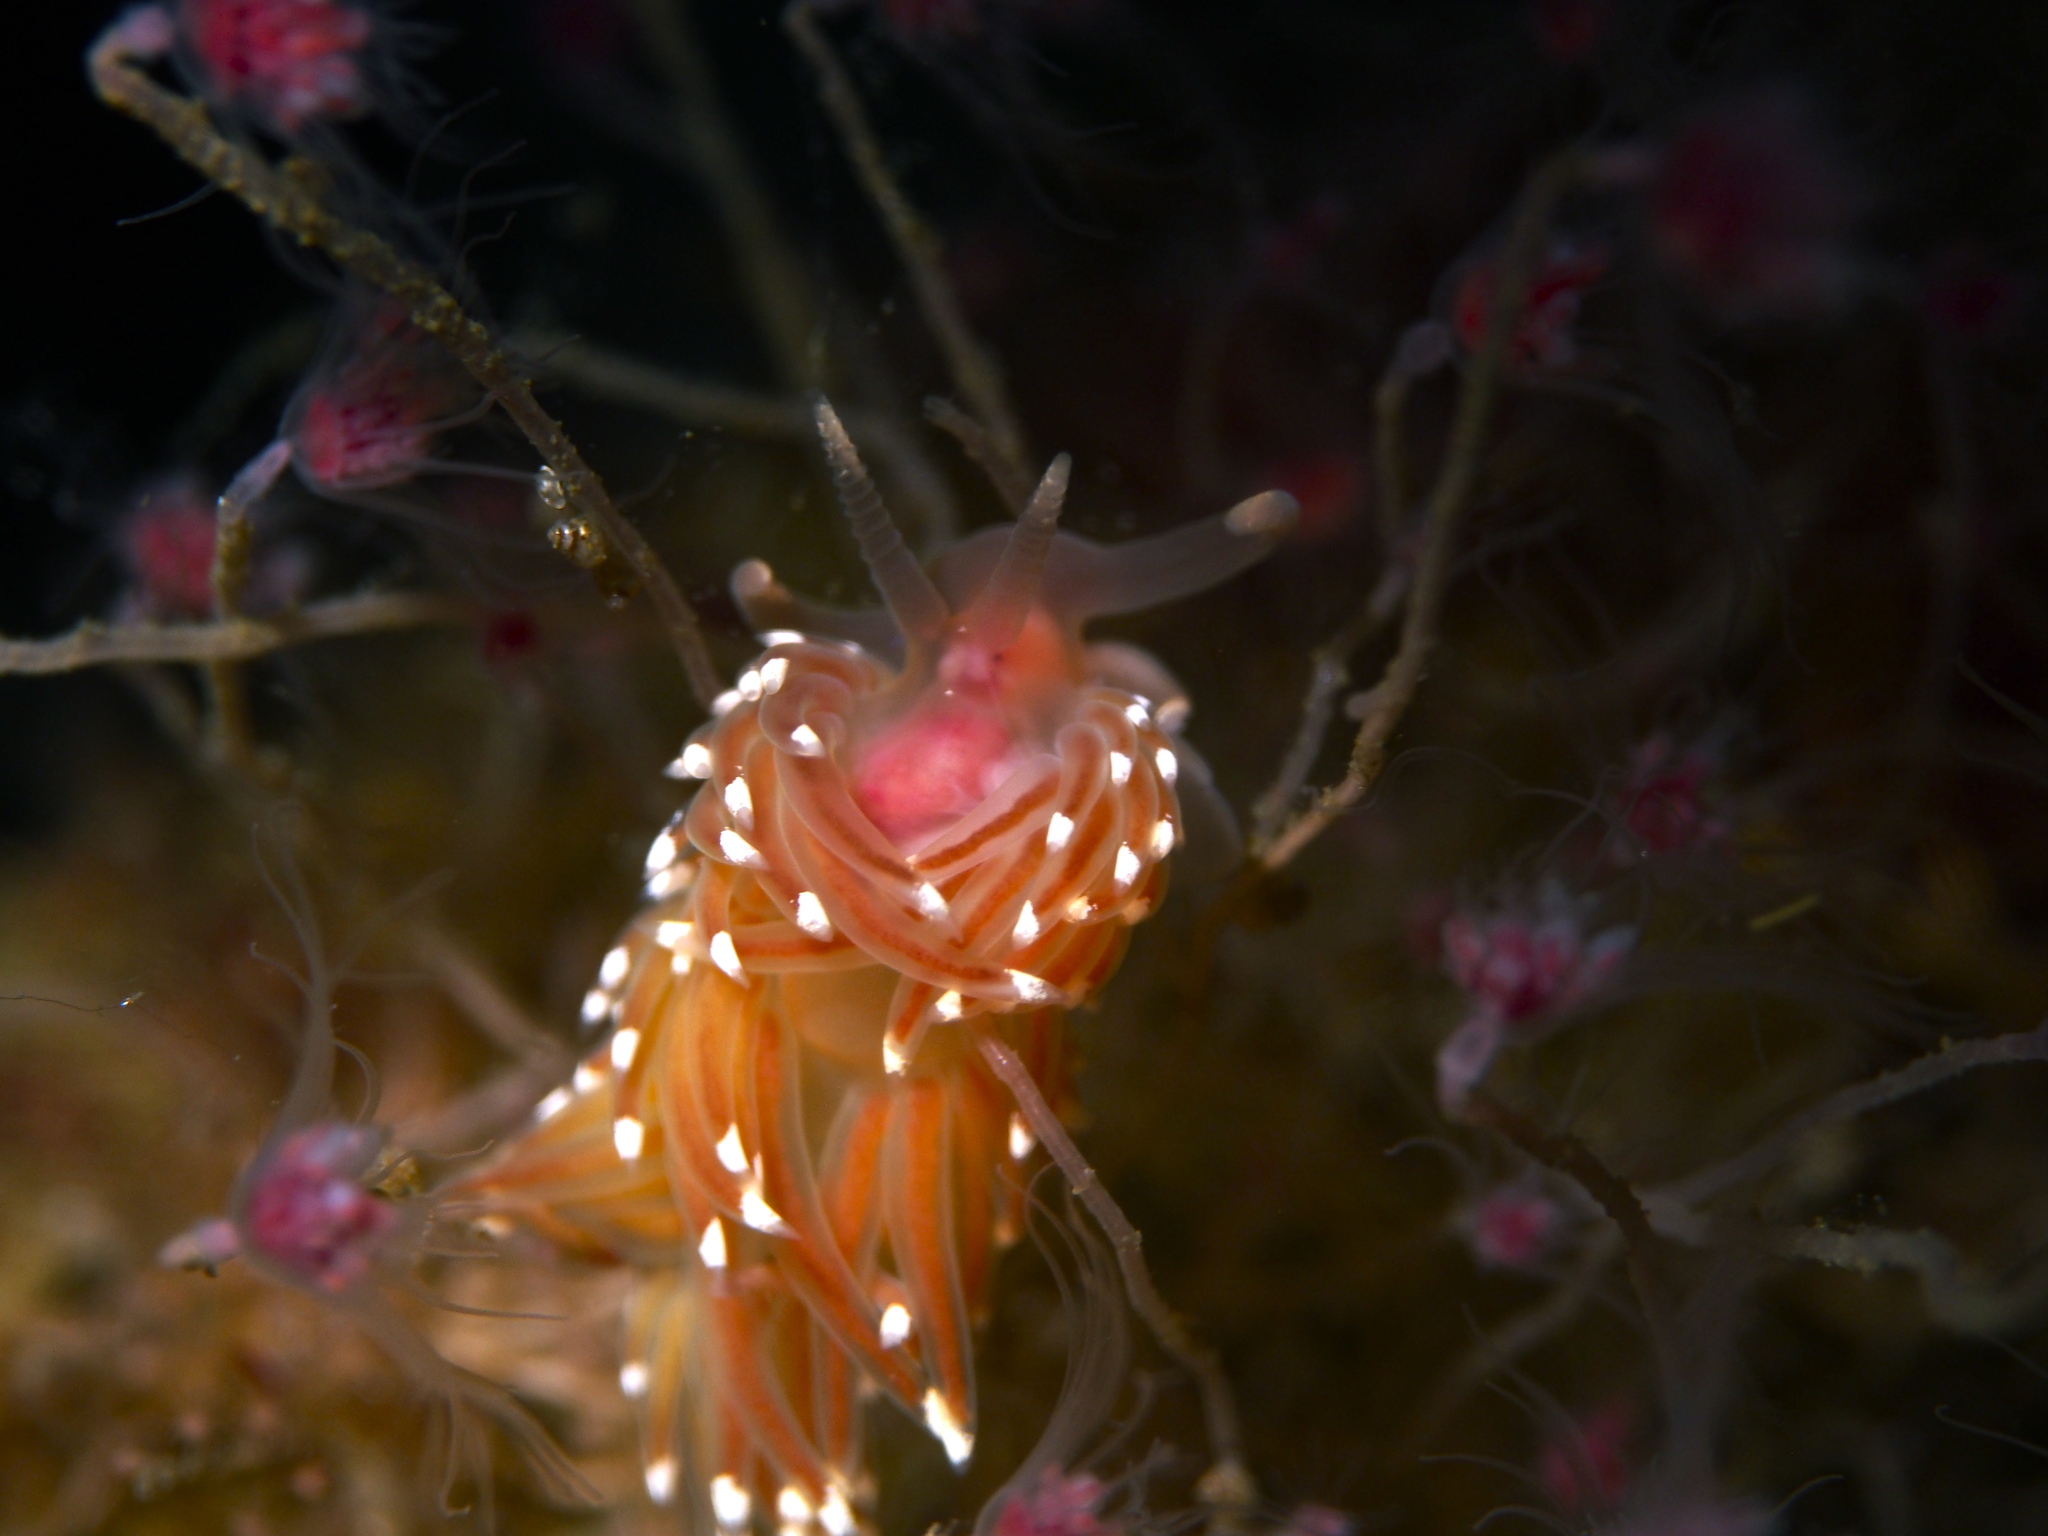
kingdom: Animalia
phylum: Mollusca
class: Gastropoda
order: Nudibranchia
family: Facelinidae
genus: Facelina
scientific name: Facelina bostoniensis
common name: Boston facelina
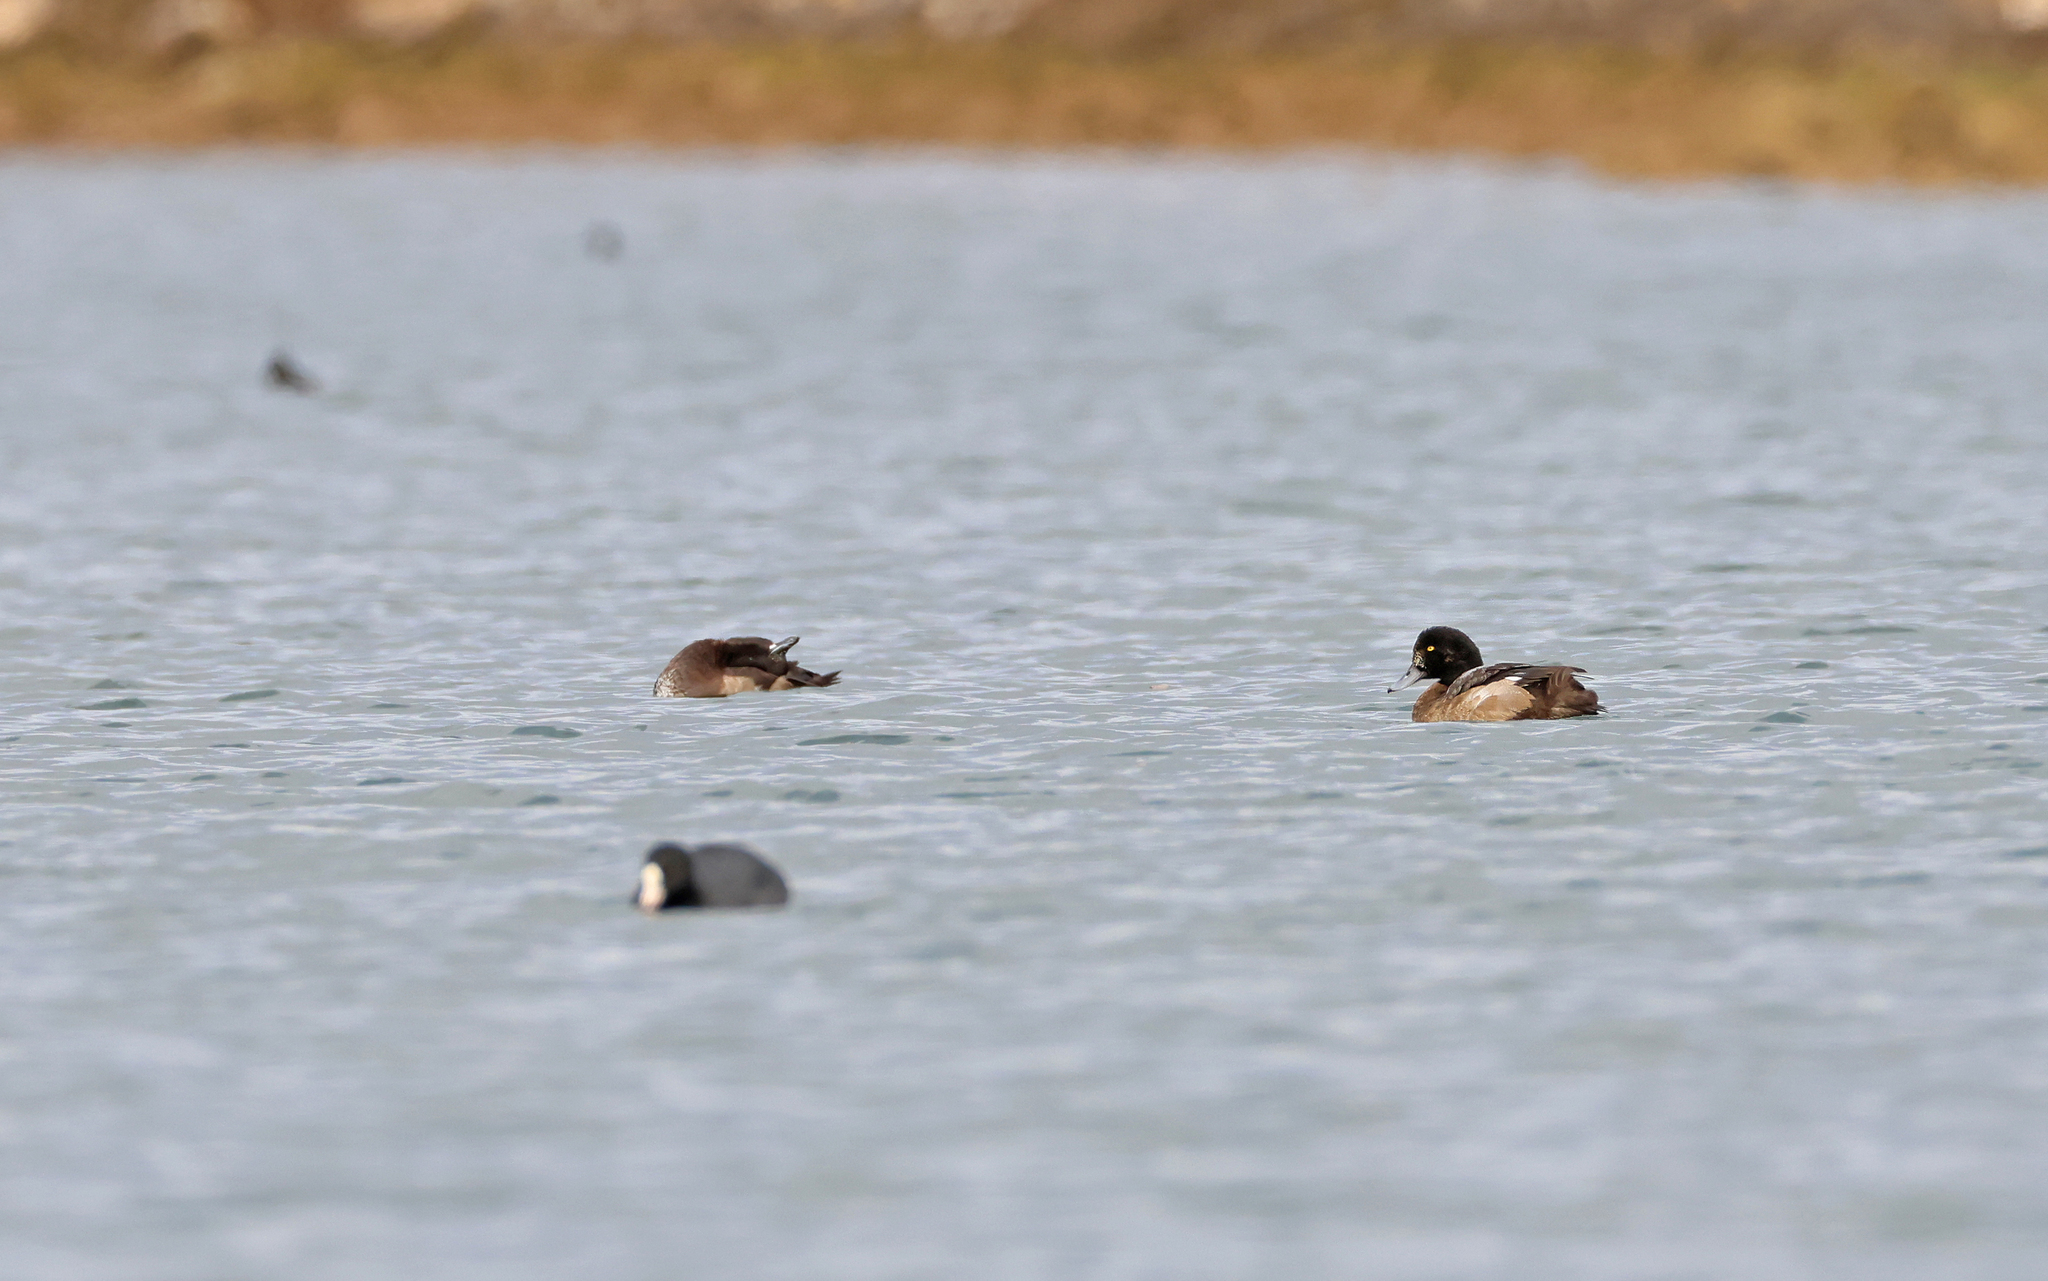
------------------------------
Exercise prompt:
Could you quote every text line from the items above word for word, leaving the pictures out?

Written reply:
kingdom: Animalia
phylum: Mollusca
class: Gastropoda
order: Nudibranchia
family: Facelinidae
genus: Facelina
scientific name: Facelina bostoniensis
common name: Boston facelina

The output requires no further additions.